On Thu, Nov 1, 2018 at 10:48 AM ron minnich <rminnich@gmail.com> wrote:

On Thu, Nov 1, 2018 at 9:44 AM Warner Losh <imp@bsdimp.com> wrote:

There's another school of thought too that says the kernel has no business parsing strings with all the security implications of doing so...

yeah, it's an interesting question. But Unix is based on parsing strings. The kernel already parses lots of strings for paths, for all kinds of reasons, so adding another element in the kernel that uses paths seems acceptable. 

Well, if the nose of a camel comes in under the tent, the rest of the camel is sure to follow... Parsing a string path is rock simple, but are there two arguments or three for this command, and what happens if they are too long, or negative when you expect and fd, or or or. The CVE-archive is littered with people who thought parsing in the kernel was simple and easy...
The bigger problem for Plan 9 that started to bite was i8n. All the Plan 9 messages are English, oops. All the control messages are english. And so on. 

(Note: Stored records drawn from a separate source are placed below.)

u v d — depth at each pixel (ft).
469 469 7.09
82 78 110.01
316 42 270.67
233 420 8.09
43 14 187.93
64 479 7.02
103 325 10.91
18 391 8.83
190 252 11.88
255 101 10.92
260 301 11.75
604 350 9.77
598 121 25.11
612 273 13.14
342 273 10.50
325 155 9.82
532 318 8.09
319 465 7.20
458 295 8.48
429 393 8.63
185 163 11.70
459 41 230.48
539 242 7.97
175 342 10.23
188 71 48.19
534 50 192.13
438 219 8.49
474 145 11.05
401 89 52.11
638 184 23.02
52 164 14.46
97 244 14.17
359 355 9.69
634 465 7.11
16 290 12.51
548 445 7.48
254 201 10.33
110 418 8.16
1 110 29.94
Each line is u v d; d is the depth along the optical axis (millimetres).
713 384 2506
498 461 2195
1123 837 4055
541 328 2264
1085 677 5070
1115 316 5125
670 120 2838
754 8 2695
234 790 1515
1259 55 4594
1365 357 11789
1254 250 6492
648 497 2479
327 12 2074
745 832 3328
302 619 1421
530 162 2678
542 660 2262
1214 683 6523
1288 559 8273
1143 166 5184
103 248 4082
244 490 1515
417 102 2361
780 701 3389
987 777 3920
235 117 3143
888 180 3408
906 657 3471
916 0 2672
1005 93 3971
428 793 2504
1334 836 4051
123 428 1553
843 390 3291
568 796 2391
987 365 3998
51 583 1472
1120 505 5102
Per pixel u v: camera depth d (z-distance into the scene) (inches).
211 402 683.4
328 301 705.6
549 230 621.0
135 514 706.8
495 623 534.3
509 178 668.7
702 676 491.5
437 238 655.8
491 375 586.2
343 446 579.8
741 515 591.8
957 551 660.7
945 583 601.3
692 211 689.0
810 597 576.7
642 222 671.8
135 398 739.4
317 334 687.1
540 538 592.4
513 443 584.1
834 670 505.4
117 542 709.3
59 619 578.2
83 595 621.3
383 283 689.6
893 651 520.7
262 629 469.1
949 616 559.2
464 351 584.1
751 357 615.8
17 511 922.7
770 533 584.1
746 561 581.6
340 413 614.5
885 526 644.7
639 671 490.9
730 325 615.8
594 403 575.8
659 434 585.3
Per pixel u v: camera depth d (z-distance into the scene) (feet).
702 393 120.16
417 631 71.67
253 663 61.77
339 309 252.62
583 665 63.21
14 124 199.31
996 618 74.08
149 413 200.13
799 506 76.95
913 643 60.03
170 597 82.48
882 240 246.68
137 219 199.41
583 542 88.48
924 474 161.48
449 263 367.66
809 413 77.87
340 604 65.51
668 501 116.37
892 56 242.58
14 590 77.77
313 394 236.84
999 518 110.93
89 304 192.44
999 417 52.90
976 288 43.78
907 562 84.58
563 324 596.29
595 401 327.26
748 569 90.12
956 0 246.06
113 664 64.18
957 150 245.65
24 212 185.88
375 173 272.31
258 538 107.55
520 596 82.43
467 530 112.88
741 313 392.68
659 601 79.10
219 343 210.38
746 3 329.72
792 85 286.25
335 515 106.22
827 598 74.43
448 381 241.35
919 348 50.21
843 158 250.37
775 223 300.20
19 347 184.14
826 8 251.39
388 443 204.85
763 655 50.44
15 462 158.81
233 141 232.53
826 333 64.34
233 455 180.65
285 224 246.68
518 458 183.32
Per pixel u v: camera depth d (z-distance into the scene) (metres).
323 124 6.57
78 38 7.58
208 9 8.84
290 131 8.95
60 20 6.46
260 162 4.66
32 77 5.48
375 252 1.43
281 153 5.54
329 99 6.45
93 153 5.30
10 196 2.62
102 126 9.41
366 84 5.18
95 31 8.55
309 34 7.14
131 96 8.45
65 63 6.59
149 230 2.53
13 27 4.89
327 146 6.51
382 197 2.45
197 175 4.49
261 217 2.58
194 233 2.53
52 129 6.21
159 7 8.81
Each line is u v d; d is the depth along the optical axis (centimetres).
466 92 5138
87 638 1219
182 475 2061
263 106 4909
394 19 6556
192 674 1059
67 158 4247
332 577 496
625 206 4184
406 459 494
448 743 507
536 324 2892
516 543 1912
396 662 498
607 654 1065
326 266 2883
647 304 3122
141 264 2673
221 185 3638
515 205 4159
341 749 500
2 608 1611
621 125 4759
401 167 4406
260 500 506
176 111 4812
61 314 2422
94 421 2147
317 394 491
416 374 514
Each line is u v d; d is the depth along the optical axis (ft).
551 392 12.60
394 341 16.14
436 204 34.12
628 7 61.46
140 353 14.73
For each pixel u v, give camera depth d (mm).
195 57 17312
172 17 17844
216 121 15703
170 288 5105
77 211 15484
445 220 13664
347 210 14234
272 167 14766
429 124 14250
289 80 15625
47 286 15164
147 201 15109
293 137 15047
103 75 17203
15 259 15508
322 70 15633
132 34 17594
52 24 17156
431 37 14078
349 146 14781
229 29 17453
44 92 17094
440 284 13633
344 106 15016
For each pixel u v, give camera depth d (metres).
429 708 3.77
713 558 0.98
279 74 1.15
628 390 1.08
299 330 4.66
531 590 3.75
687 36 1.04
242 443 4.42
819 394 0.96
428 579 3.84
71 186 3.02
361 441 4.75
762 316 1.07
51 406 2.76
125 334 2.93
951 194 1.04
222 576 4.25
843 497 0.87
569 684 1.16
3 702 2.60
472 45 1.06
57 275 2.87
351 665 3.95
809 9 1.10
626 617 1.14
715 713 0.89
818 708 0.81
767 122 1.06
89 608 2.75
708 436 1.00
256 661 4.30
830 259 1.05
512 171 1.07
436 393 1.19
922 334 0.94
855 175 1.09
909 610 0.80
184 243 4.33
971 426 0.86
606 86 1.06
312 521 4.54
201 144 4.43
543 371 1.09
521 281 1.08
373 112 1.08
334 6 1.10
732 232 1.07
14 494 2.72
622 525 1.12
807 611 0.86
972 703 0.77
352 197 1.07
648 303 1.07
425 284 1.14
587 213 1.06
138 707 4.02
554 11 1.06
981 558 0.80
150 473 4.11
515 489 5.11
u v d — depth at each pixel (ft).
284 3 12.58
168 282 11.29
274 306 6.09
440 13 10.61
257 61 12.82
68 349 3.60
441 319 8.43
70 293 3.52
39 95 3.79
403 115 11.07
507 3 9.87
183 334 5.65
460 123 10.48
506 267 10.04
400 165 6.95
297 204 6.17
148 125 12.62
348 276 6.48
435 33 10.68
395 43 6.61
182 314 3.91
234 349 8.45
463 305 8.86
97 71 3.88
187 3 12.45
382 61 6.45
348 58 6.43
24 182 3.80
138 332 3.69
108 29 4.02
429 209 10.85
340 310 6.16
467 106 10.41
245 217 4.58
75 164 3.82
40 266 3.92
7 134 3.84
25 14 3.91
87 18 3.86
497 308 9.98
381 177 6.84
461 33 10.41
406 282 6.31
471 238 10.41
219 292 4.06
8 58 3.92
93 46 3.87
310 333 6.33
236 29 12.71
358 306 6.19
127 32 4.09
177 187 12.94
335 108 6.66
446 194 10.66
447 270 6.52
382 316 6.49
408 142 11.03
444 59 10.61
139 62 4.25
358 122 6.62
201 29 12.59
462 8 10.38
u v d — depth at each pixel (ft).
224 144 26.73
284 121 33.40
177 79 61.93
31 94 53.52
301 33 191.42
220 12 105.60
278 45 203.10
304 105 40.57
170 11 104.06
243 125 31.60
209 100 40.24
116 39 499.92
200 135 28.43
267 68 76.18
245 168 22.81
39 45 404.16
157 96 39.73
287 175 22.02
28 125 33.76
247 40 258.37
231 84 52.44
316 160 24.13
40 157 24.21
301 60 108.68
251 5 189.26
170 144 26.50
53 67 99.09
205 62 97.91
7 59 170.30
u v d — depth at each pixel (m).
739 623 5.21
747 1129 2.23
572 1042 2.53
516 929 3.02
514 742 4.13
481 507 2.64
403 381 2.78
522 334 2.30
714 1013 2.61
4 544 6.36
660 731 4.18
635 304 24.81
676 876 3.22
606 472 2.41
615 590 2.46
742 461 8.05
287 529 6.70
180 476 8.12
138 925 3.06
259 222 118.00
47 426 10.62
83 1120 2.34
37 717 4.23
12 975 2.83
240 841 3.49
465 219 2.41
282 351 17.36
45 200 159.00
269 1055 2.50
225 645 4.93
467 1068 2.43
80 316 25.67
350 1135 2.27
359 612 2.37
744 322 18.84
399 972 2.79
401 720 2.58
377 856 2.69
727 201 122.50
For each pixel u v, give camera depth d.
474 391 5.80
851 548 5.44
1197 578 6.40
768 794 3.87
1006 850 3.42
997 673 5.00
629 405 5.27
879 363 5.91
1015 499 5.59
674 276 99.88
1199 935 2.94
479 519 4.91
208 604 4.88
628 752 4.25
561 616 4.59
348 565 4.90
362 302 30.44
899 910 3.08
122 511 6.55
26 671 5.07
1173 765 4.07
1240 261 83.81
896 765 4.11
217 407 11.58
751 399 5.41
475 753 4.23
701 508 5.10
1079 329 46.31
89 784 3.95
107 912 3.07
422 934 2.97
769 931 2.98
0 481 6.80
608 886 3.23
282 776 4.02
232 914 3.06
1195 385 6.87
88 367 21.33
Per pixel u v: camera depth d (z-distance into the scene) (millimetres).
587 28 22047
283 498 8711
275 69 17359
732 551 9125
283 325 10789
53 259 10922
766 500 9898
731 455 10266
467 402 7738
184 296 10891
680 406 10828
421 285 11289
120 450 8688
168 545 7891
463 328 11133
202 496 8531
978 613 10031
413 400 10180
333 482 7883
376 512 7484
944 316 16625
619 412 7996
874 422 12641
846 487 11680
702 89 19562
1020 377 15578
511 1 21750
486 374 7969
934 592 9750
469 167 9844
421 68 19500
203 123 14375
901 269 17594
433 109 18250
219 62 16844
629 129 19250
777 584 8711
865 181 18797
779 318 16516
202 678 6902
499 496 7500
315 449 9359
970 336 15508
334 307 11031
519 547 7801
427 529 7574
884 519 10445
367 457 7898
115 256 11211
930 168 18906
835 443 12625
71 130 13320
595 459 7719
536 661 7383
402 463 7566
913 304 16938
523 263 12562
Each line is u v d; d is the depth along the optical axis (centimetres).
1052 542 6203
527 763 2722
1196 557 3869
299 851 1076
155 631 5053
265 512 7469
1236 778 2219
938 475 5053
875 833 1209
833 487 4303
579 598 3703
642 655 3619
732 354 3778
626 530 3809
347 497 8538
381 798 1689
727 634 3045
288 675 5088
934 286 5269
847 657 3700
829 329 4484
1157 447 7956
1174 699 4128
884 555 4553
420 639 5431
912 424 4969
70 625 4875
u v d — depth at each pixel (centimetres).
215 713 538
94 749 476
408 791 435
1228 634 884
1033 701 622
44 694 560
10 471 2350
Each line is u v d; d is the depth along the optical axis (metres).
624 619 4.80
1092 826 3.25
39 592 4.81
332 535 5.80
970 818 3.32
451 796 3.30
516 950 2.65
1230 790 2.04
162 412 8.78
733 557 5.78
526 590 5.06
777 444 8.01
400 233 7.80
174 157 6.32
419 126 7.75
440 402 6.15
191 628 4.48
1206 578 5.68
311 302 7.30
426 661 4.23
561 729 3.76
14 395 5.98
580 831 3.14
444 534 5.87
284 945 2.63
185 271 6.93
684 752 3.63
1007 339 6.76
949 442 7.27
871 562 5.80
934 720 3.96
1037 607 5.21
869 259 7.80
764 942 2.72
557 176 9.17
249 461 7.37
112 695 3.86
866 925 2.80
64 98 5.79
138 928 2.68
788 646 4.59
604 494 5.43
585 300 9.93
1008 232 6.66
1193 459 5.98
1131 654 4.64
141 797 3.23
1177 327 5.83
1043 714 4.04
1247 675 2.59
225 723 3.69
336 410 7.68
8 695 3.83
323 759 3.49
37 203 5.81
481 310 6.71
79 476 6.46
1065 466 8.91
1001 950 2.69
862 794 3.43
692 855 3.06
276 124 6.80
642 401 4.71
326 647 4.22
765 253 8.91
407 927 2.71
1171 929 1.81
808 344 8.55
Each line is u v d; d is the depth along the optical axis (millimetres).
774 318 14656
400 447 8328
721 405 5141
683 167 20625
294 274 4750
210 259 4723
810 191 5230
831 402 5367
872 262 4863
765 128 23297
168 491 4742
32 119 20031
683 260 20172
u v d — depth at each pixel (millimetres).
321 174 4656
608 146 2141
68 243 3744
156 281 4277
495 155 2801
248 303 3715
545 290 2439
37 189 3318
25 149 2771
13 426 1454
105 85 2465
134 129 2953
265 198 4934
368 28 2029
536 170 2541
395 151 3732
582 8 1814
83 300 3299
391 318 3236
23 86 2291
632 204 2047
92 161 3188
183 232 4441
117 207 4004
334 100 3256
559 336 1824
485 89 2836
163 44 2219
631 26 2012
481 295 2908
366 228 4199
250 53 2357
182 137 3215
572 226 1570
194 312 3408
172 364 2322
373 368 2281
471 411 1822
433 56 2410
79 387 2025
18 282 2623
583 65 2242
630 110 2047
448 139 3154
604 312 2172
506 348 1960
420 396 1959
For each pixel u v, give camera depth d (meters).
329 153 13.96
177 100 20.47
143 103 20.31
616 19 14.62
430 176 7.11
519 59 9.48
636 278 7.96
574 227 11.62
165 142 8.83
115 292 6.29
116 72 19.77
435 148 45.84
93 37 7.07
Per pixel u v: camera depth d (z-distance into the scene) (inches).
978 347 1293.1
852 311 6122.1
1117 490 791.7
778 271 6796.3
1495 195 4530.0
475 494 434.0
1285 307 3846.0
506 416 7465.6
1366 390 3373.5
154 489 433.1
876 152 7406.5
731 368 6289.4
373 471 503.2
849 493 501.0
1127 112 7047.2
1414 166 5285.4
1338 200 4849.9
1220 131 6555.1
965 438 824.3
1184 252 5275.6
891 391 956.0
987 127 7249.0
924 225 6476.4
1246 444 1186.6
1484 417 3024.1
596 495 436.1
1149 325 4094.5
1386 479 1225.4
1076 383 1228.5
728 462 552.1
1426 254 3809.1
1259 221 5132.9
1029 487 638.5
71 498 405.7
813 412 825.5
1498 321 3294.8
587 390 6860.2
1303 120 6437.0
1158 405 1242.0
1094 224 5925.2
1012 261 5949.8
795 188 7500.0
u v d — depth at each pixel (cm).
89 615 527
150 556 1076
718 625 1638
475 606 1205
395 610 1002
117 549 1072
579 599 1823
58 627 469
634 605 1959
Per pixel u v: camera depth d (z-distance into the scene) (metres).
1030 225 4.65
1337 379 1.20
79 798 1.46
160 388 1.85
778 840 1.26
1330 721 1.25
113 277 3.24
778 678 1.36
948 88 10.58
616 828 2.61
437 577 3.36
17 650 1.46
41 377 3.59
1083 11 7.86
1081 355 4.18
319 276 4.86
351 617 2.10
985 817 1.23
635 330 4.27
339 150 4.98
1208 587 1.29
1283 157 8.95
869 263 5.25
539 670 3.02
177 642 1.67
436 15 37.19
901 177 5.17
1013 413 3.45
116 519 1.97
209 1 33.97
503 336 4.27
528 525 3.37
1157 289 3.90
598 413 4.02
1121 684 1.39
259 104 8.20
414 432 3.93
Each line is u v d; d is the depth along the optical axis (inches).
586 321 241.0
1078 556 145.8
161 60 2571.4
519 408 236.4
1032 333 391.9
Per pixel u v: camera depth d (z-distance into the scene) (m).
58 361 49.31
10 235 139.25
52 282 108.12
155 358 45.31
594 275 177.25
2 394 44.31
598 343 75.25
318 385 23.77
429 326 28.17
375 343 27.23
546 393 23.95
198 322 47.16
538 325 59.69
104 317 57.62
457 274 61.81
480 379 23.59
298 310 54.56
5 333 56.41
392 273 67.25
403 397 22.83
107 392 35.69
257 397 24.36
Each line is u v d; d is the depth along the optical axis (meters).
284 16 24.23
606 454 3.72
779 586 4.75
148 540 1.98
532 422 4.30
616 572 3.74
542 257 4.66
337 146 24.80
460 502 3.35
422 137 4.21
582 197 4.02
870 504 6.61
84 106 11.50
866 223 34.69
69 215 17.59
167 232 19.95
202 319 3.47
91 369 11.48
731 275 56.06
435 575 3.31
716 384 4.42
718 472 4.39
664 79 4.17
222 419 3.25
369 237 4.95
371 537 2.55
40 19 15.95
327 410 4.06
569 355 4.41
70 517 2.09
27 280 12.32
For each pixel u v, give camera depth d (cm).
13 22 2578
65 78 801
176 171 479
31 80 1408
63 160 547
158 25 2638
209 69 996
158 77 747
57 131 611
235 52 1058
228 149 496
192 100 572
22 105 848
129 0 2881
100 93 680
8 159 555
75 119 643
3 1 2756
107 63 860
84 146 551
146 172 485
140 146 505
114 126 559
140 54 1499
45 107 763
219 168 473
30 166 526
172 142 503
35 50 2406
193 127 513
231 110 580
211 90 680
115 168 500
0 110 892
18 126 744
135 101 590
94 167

And, further, that network architecture I referenced is much less efficient than the BSD model -- 5 system calls per accept! so that was starting to hit us here on the Akaros project, since we imported the entire Plan 9 network stack into akaros, along with the drivers. Linux left us in the dust on network connections/second. We were going to change it had Akaros continued.

That's the other reason to not do stings in the kernel: parsing is takes time.

I'll grant there's a balance here: A single int fd is nice so you don't have to pass a pointer to the device call function and provides a level of abstraction that blocks many bad data attacks. But even with this interface there's been issues with improper range checks for some interfaces.